L’art chaldéen ne s’en est d’ailleurs pas tenu là. Une fois arrivé au degré de maîtrise où nous le montrent les statues de Goudéa, il avait fait des progrès dont nous ne pouvons mesurer la rapidité, mais dont les résultats sont maintenant sous nos yeux ; il était arrivé, nous n’en saurions plus douter, à une exécution très avancée qui gardait, jusque dans les moindres détails de la décoration et du relief, une délicatesse souvent merveilleuse. C’est là un fait qu’avait de à pressenti M. Heuzey, en étudiant les petites figures chaldéo-babyloniennes de la collection du Louvre[1]. Ces qualités de finesse et de perfection savante, il les retrouve dans plusieurs des fragmens recueillis par M. de Sarzec.
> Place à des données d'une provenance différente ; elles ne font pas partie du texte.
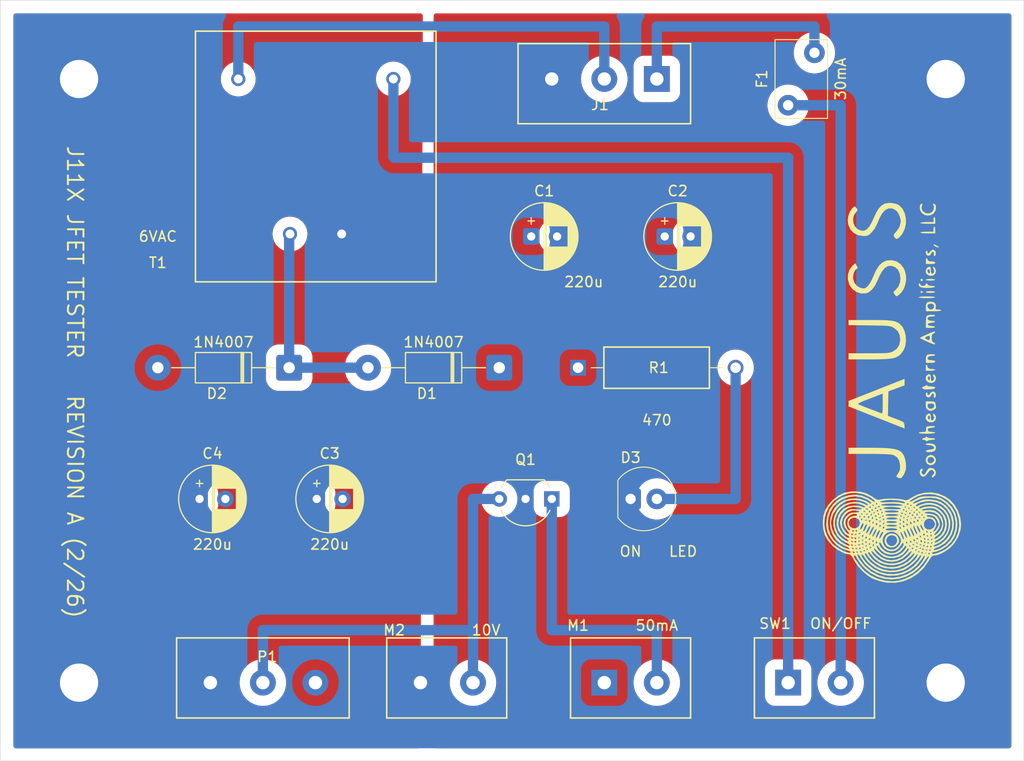
<source format=kicad_pcb>
(kicad_pcb
	(version 20241229)
	(generator "pcbnew")
	(generator_version "9.0")
	(general
		(thickness 1.6)
		(legacy_teardrops no)
	)
	(paper "USLetter")
	(layers
		(0 "F.Cu" signal)
		(2 "B.Cu" signal)
		(9 "F.Adhes" user "F.Adhesive")
		(11 "B.Adhes" user "B.Adhesive")
		(13 "F.Paste" user)
		(15 "B.Paste" user)
		(5 "F.SilkS" user "F.Silkscreen")
		(7 "B.SilkS" user "B.Silkscreen")
		(1 "F.Mask" user)
		(3 "B.Mask" user)
		(17 "Dwgs.User" user "User.Drawings")
		(19 "Cmts.User" user "User.Comments")
		(21 "Eco1.User" user "User.Eco1")
		(23 "Eco2.User" user "User.Eco2")
		(25 "Edge.Cuts" user)
		(27 "Margin" user)
		(31 "F.CrtYd" user "F.Courtyard")
		(29 "B.CrtYd" user "B.Courtyard")
		(35 "F.Fab" user)
		(33 "B.Fab" user)
		(39 "User.1" user)
		(41 "User.2" user)
		(43 "User.3" user)
		(45 "User.4" user)
	)
	(setup
		(pad_to_mask_clearance 0)
		(allow_soldermask_bridges_in_footprints no)
		(tenting front back)
		(pcbplotparams
			(layerselection 0x00000000_00000000_55555555_5755f5ff)
			(plot_on_all_layers_selection 0x00000000_00000000_00000000_00000000)
			(disableapertmacros no)
			(usegerberextensions no)
			(usegerberattributes yes)
			(usegerberadvancedattributes yes)
			(creategerberjobfile yes)
			(dashed_line_dash_ratio 12.000000)
			(dashed_line_gap_ratio 3.000000)
			(svgprecision 4)
			(plotframeref no)
			(mode 1)
			(useauxorigin no)
			(hpglpennumber 1)
			(hpglpenspeed 20)
			(hpglpendiameter 15.000000)
			(pdf_front_fp_property_popups yes)
			(pdf_back_fp_property_popups yes)
			(pdf_metadata yes)
			(pdf_single_document no)
			(dxfpolygonmode yes)
			(dxfimperialunits yes)
			(dxfusepcbnewfont yes)
			(psnegative no)
			(psa4output no)
			(plot_black_and_white yes)
			(sketchpadsonfab no)
			(plotpadnumbers no)
			(hidednponfab no)
			(sketchdnponfab yes)
			(crossoutdnponfab yes)
			(subtractmaskfromsilk no)
			(outputformat 1)
			(mirror no)
			(drillshape 1)
			(scaleselection 1)
			(outputdirectory "")
		)
	)
	(net 0 "")
	(net 1 "/+8VDC")
	(net 2 "=CHASSIS")
	(net 3 "/-8VDC")
	(net 4 "Net-(D1-A)")
	(net 5 "Net-(D3-A)")
	(net 6 "Net-(F1-A)")
	(net 7 "Net-(F1-B)")
	(net 8 "Net-(J1-N)")
	(net 9 "Net-(M1--)")
	(net 10 "Net-(M2--)")
	(net 11 "Net-(SW1-A)")
	(footprint "jaussamps:H-NO-6-METAL" (layer "F.Cu") (at 83.82 58.42))
	(footprint "jaussamps:F-YAGEO-BK250-030-DZ" (layer "F.Cu") (at 153.67 58.42 90))
	(footprint "jaussamps:C-POL-RAD-6.3X2.5" (layer "F.Cu") (at 106.811427 99.06))
	(footprint "jaussamps:D-DO41" (layer "F.Cu") (at 124.46 86.36 180))
	(footprint "jaussamps:C-POL-RAD-6.3X2.5" (layer "F.Cu") (at 95.472538 99.06))
	(footprint "jaussamps:J-ONSHORE-OSTTC022162" (layer "F.Cu") (at 116.84 116.84))
	(footprint "jaussamps:C-POL-RAD-6.3X2.5" (layer "F.Cu") (at 140.465037 73.66))
	(footprint "jaussamps:H-NO-6-METAL" (layer "F.Cu") (at 83.82 116.84))
	(footprint "jaussamps:LOGO" (layer "F.Cu") (at 162.56 87.63 90))
	(footprint "jaussamps:J-ONSHORE-OSTTC032162" (layer "F.Cu") (at 139.7 58.42 180))
	(footprint "jaussamps:J-ONSHORE-OSTTC022162"
		(layer "F.Cu")
		(uuid "6649360c-4338-4303-acba-1af19d6351bf")
		(at 152.4 116.84)
		(tags "OSTTC022162 ")
		(property "Reference" "SW1"
			(at -1.27 -5.715 0)
			(unlocked yes)
			(layer "F.SilkS")
			(uuid "ba2fa567-d0a4-4de2-b912-41a3133b3cb8")
			(effects
				(font
					(size 1 1)
					(thickness 0.15)
				)
			)
		)
		(property "Value" "~"
			(at 2.54 -7.5 0)
			(unlocked yes)
			(layer "F.SilkS")
			(hide yes)
			(uuid "6fee14ac-3e51-44d4-8699-654e1416f35a")
			(effects
				(font
					(size 1 1)
					(thickness 0.15)
				)
			)
		)
		(property "Datasheet" ""
			(at 0 0 0)
			(layer "F.Fab")
			(hide yes)
			(uuid "1c304348-4361-4021-a4b2-b01c880c5a79")
			(effects
				(font
					(size 1.27 1.27)
					(thickness 0.15)
				)
			)
		)
		(property "Description" "ON/OFF"
			(at 5.08 -5.715 0)
			(layer "F.SilkS")
			(uuid "606e313c-ad29-45d2-9b0c-a6b7630d1867")
			(effects
				(font
					(size 1 1)
					(thickness 0.15)
				)
			)
		)
		(path "/9e34f232-1fb2-4484-a0b3-8b47645fc4c7")
		(sheetname "/")
		(sheetfile "J11X.kicad_sch
... [170193 chars truncated]
</source>
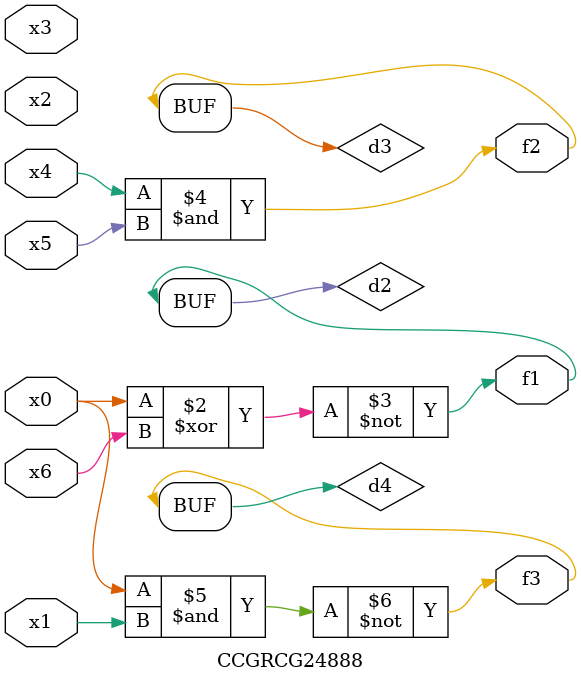
<source format=v>
module CCGRCG24888(
	input x0, x1, x2, x3, x4, x5, x6,
	output f1, f2, f3
);

	wire d1, d2, d3, d4;

	nor (d1, x0);
	xnor (d2, x0, x6);
	and (d3, x4, x5);
	nand (d4, x0, x1);
	assign f1 = d2;
	assign f2 = d3;
	assign f3 = d4;
endmodule

</source>
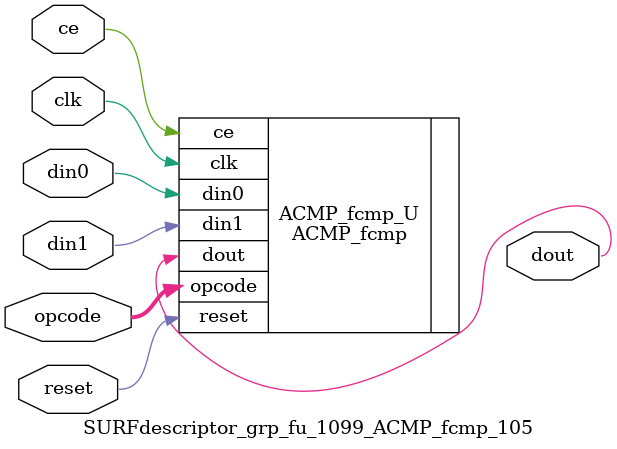
<source format=v>

`timescale 1 ns / 1 ps
module SURFdescriptor_grp_fu_1099_ACMP_fcmp_105(
    clk,
    reset,
    ce,
    din0,
    din1,
    opcode,
    dout);

parameter ID = 32'd1;
parameter NUM_STAGE = 32'd1;
parameter din0_WIDTH = 32'd1;
parameter din1_WIDTH = 32'd1;
parameter dout_WIDTH = 32'd1;
input clk;
input reset;
input ce;
input[din0_WIDTH - 1:0] din0;
input[din1_WIDTH - 1:0] din1;
input[5 - 1:0] opcode;
output[dout_WIDTH - 1:0] dout;



ACMP_fcmp #(
.ID( ID ),
.NUM_STAGE( 3 ),
.din0_WIDTH( din0_WIDTH ),
.din1_WIDTH( din1_WIDTH ),
.dout_WIDTH( dout_WIDTH ))
ACMP_fcmp_U(
    .clk( clk ),
    .reset( reset ),
    .ce( ce ),
    .din0( din0 ),
    .din1( din1 ),
    .dout( dout ),
    .opcode( opcode ));

endmodule

</source>
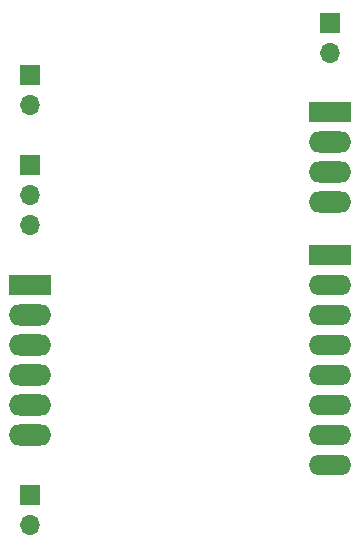
<source format=gbr>
%TF.GenerationSoftware,KiCad,Pcbnew,5.1.7-a382d34a8~88~ubuntu20.04.1*%
%TF.CreationDate,2021-02-19T15:38:58-08:00*%
%TF.ProjectId,esp8266-wiz550io,65737038-3236-4362-9d77-697a35353069,Feb2021*%
%TF.SameCoordinates,Original*%
%TF.FileFunction,Soldermask,Bot*%
%TF.FilePolarity,Negative*%
%FSLAX46Y46*%
G04 Gerber Fmt 4.6, Leading zero omitted, Abs format (unit mm)*
G04 Created by KiCad (PCBNEW 5.1.7-a382d34a8~88~ubuntu20.04.1) date 2021-02-19 15:38:58*
%MOMM*%
%LPD*%
G01*
G04 APERTURE LIST*
%ADD10O,1.700000X1.700000*%
%ADD11R,1.700000X1.700000*%
%ADD12O,3.600000X1.800000*%
%ADD13R,3.600000X1.800000*%
%ADD14O,3.600000X1.700000*%
%ADD15R,3.600000X1.700000*%
G04 APERTURE END LIST*
D10*
%TO.C,J7*%
X76200000Y-31175000D03*
D11*
X76200000Y-28635000D03*
%TD*%
D10*
%TO.C,J6*%
X50800000Y-45720000D03*
X50800000Y-43180000D03*
D11*
X50800000Y-40640000D03*
%TD*%
D10*
%TO.C,J5*%
X50800000Y-71120000D03*
D11*
X50800000Y-68580000D03*
%TD*%
D12*
%TO.C,J4*%
X50800000Y-63500000D03*
X50800000Y-60960000D03*
X50800000Y-58420000D03*
X50800000Y-55880000D03*
X50800000Y-53340000D03*
D13*
X50800000Y-50800000D03*
%TD*%
D14*
%TO.C,J3*%
X76200000Y-66040000D03*
X76200000Y-63500000D03*
X76200000Y-60960000D03*
X76200000Y-58420000D03*
X76200000Y-55880000D03*
X76200000Y-53340000D03*
X76200000Y-50800000D03*
D15*
X76200000Y-48260000D03*
%TD*%
D12*
%TO.C,J2*%
X76200000Y-43815000D03*
X76200000Y-41275000D03*
X76200000Y-38735000D03*
D13*
X76200000Y-36195000D03*
%TD*%
D10*
%TO.C,J1*%
X50800000Y-35560000D03*
D11*
X50800000Y-33020000D03*
%TD*%
M02*

</source>
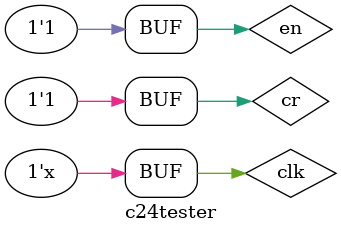
<source format=v>
`timescale 1ns / 1ps


module c24tester;

	// Inputs
	reg clk;
	reg cr;
	reg en;

	// Outputs
	wire [7:0] data;

	// Instantiate the Unit Under Test (UUT)
	counter24 uut (
		.clk(clk), 
		.cr(cr), 
		.en(en), 
		.data(data)
	);

	initial begin
		// Initialize Inputs
		clk = 0;
		cr = 1;
		en = 1;

		// Wait 100 ns for global reset to finish
		#1;
		cr=0;
		#1
		cr=1;
        
		// Add stimulus here
	end
	
      always clk=#1~clk;
endmodule


</source>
Nous ne transcrirons pas la liste qu’il dresse des monumens où il reconnaît ce caractère ; mais pour donner une idée du troisième groupe qu’il établit ainsi, nous nous bornerons à signaler deux ou trois objets que le visiteur retrouvera facilement dans les vitrines du Louvre. L’un est un débris de bas-relief, dont il ne reste plus, par malheur, qu’un pied d’un modelé charmant avec un bout d’ornement qui représente un vase d’où s’échappent deux gerbes d’eau et des poissons ; le relief à peine sensible et l’extrême finesse de ce motif font penser aux prodiges de la ciselure japonaise. Ce qui pourtant nous frappe encore davantage, c’est une petite, toute petite tête en stéatite, qui reproduit le type des grandes statues avec une grâce et une recherche qui en font un véritable bijou : les yeux y ont déjà, très légèrement indiquée, cette direction oblique qui se marquera davantage dans les figures assyriennes. On en pourrait dire autant d’une autre tête en diorite, qui n’est plus rasée, comme les précédentes ; malgré la dureté de la matière, toutes les fines torsades de la barbe et de la chevelure y sont sculptées en relief avec une précision admirable.

Comme le dit M. Heuzey, « on ne songe pas sans émotion à ce que pouvaient, être de grands ouvrages de pierre ou de métal exécutés dans ce même esprit et dans ce même style ! » Ces ouvrages, nous les retrouverons peut-être quelque jour ; en attendant, pour apprécier le faire de cette école, nous n’avons guère que quelques figurines en terre cuite et les minces fragmens dont nous venons de parler. Cet art que nous entrevoyons et que nous devinons ainsi plutôt que nous ne le connaissons, quel nom lui donner ? Ce qu’il y a de plus simple, n’est-ce pas d’employer ici l’une de ces expressions que l’usage a consacrées, une de celle ? dont se sert le plus souvent le critique qui raconte l’histoire des lettres ou

  1. Voir dans la Revue archéologique, 1880, t. XXXIX, p. 1, son article intitulé les Terres cuites babyloniennes.